What needs to be done - Return each line below holding the string "radio".

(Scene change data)
[Start of Attachment]

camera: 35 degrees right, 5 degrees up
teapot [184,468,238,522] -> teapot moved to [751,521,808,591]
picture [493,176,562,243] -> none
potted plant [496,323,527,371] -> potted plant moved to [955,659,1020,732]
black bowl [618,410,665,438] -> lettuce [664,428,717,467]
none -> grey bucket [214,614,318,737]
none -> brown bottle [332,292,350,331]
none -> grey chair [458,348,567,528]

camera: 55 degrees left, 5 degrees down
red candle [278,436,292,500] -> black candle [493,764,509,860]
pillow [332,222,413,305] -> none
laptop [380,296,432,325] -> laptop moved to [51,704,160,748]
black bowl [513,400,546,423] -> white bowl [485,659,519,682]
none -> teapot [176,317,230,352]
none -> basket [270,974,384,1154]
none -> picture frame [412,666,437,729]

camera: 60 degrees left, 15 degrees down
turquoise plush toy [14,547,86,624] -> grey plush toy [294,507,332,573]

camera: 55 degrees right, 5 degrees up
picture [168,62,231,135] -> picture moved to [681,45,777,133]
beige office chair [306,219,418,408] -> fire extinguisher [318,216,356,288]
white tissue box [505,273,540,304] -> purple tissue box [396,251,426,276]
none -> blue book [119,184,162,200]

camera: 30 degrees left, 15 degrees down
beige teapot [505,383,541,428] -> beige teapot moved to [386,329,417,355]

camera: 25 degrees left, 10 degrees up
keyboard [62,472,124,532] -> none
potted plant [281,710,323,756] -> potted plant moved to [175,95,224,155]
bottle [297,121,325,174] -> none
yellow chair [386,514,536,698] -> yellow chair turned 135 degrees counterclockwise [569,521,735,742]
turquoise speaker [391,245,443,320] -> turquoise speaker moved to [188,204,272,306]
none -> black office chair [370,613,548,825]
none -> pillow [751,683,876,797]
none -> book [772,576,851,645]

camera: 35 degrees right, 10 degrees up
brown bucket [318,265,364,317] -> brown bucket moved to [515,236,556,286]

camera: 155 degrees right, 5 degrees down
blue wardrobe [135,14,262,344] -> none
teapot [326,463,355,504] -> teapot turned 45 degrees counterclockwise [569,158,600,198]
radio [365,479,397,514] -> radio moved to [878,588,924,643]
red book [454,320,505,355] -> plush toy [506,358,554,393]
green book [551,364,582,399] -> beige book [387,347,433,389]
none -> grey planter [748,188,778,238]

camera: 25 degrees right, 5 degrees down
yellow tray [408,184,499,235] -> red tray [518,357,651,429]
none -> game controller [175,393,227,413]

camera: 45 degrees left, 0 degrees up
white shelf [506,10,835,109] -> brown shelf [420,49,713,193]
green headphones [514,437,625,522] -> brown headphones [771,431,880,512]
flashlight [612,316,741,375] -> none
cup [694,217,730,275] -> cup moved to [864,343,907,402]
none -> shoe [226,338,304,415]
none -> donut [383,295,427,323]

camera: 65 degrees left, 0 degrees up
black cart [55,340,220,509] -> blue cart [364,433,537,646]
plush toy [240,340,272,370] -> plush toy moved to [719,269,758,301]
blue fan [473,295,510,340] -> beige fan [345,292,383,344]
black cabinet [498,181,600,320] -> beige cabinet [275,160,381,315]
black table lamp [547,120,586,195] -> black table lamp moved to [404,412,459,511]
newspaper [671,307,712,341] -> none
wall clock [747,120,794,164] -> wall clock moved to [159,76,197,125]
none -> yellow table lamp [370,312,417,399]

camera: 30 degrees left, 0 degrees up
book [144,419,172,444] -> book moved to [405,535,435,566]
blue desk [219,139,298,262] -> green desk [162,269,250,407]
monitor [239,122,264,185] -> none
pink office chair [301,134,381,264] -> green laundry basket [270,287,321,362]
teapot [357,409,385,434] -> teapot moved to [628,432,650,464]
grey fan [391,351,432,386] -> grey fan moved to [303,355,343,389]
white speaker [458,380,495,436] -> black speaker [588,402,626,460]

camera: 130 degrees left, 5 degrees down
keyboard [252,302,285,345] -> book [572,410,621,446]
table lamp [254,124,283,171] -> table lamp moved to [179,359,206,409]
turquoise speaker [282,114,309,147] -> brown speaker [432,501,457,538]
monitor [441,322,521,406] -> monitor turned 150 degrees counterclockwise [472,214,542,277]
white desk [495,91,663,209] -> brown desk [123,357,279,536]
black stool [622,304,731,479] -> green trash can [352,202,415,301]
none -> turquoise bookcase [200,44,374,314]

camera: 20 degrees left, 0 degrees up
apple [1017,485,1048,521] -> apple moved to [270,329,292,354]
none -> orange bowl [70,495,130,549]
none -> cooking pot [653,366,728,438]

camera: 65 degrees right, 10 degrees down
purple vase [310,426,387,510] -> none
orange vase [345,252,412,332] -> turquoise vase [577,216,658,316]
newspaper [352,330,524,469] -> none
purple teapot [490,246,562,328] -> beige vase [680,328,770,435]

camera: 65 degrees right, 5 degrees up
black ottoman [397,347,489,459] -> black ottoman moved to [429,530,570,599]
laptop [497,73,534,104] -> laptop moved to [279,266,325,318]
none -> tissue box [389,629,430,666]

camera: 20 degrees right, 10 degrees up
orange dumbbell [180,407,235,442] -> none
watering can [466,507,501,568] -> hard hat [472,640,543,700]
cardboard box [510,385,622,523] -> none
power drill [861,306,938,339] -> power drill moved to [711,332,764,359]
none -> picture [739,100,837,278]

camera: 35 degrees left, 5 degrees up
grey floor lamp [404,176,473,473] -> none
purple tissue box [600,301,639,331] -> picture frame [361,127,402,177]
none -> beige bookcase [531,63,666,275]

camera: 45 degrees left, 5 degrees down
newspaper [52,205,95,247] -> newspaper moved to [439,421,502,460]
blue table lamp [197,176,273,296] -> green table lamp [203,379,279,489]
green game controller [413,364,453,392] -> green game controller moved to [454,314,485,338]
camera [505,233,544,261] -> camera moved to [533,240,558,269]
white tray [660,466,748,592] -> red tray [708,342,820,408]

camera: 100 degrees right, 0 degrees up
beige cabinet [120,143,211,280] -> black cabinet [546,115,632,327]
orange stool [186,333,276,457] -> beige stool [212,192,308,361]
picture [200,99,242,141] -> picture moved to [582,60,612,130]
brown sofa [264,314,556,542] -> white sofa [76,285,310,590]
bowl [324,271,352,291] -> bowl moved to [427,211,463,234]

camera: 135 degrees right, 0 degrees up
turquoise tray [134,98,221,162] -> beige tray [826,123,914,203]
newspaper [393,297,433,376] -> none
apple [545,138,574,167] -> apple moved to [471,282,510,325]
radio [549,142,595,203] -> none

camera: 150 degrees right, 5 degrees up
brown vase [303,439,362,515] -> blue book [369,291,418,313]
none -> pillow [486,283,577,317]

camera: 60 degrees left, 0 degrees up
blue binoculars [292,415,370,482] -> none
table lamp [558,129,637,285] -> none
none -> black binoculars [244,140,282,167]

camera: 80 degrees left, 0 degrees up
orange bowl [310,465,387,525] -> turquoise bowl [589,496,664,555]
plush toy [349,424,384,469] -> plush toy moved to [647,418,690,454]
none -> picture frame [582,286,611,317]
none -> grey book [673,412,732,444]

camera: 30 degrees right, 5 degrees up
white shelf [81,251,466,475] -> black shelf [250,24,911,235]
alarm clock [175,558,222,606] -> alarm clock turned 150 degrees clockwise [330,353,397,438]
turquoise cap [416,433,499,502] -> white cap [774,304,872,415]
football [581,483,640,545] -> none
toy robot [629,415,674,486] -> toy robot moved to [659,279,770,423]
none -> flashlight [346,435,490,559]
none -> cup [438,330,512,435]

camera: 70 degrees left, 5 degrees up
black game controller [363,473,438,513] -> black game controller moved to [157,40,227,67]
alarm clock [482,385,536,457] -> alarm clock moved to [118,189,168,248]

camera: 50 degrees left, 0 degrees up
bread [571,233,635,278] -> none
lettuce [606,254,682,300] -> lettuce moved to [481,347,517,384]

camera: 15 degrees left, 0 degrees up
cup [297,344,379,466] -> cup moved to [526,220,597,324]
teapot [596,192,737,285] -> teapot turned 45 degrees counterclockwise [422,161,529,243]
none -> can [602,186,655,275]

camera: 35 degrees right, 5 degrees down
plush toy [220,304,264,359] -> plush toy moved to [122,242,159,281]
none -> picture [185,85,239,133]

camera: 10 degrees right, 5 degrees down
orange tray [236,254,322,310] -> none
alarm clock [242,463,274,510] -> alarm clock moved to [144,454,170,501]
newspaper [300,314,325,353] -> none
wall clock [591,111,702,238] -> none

[End of Attachment]

Response area -
radio [365,479,397,514] -> radio moved to [878,588,924,643]
radio [549,142,595,203] -> none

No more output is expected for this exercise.